Sukabumi,jurnaltipikor.com,-Sekitar 50 mahasiswa yang tergabung dalam Himpunan Mahasiswa Islam (HMI) Cabang Sukabumi menggelar aksi unjuk rasa di Gedung Dewan Perwakilan Rakyat Daerah (DPRD) Kabupaten Sukabumi, Aksi yang dimulai sejak pukul 09.30 WIB tersebut berjalan dengan tertib, aman, dan kondusif, Senin (13/07/2026).
Berdasarkan selebaran pers rilis resmi yang dibawa oleh massa aksi, terdapat lima poin tuntutan utama yang disampaikan kepada wakil rakyat, yaitu :
1. Evaluasi total program MBG (Makan Bergizi Gratis) dan KDMP (Koperasi Desa Merah Putih).

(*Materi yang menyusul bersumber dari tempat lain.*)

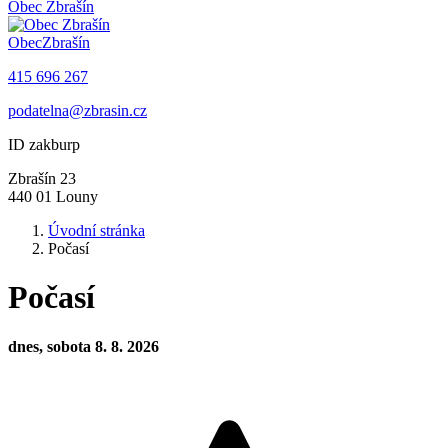
Obec
Zbrašín
Obec
Zbrašín
415 696 267
podatelna@zbrasin.cz
ID zakburp
Zbrašín 23
440 01 Louny
Úvodní stránka
Počasí
Počasí
dnes, sobota 8. 8. 2026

2. Stabilisasi nilai tukar Rupiah.
3. Turunkan harga BBM Non Subsidi (Bahan Bakar Minyak).
4. Tolak Undang-Undang problematik UU TNI/Polri.

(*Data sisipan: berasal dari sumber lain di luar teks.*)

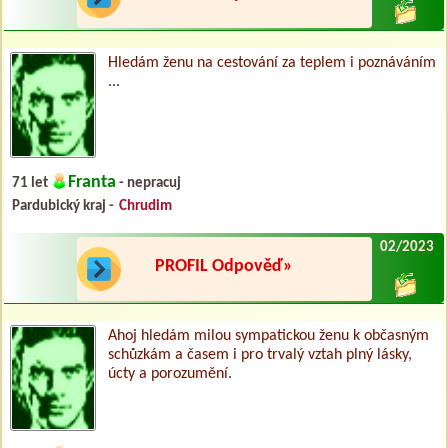
Hledám ženu na cestování za teplem i poznáváním
...
Franta
71 let
- nepracuj
Pardubický kraj -
Chrudim
02/2023
PROFIL Odpověď»
Ahoj hledám milou sympatickou ženu k občasným
schůzkám a časem i pro trvalý vztah plný lásky,
úcty a porozumění.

5. Sahkan RUU Perampasan Aset.
Ketua DPRD Kabupaten Sukabumi, Budi Azhar Mutwali.S.IP. menemui langsung dan menyambut baik kehadiran masa Aksi dari HMI. Seluruh masa aksi pun dipersilahkan masuk ke dalam gedung DPRD guna mengawal proses penandatanganan surat rekomendasi terkait tuntutan yang dibawa.
Ketua Umum HMI Cabang Sukabumi, Ade Roni Ronaldo, menyampaikan, bahwa gerakan ini merupakan bagian dari tanggung jawab moral mahasiswa dalam membela kepentingan rakyat.
“Aksi ini merupakan komitmen nyata kami dalam mengawal isu kemahasiswaan dan masyarakat. HMI akan terus konsisten menjalankan fungsi kontrol sosial dan memastikan setiap kebijakan yang dilahirkan oleh pemerintah maupun legislatif benar-benar berpihak pada kebutuhan dan kesejahteraan warga Sukabumi,” ujarnya.
Menanggapi tuntutan tersebut, Ketua DPRD Kabupaten Sukabumi, Budi Azhar Mutawali, mengatakan, akan mengakomodir seluruh aspirasi yang disampaikan oleh adik-adik mahasiswa yang tergabung dalam HMI.
“Kami berkomitmen, untuk mengakomodir semua tuntutan dari rekan-rekan mahasiswa. Berita acaranya akan segera kami buatkan, dengan estimasi pengerjaan kurang lebih 1 hingga 2 hari kerja. Setelah selesai, hal ini akan segera diinformasikan Kembali,” ucapnya.
Setelah penandatanganan surat rekomendasi dan tercapainya kesepakatan bersama, puluhan mahasiswa yang melaksanakan aksi tersebut membubarkan diri secara teratur.
Pihak keamanan yang berjaga di lokasi mengapresiasi kedewasaan mahasiswa dalam menyampaikan pendapat di muka umum dengan kondusif.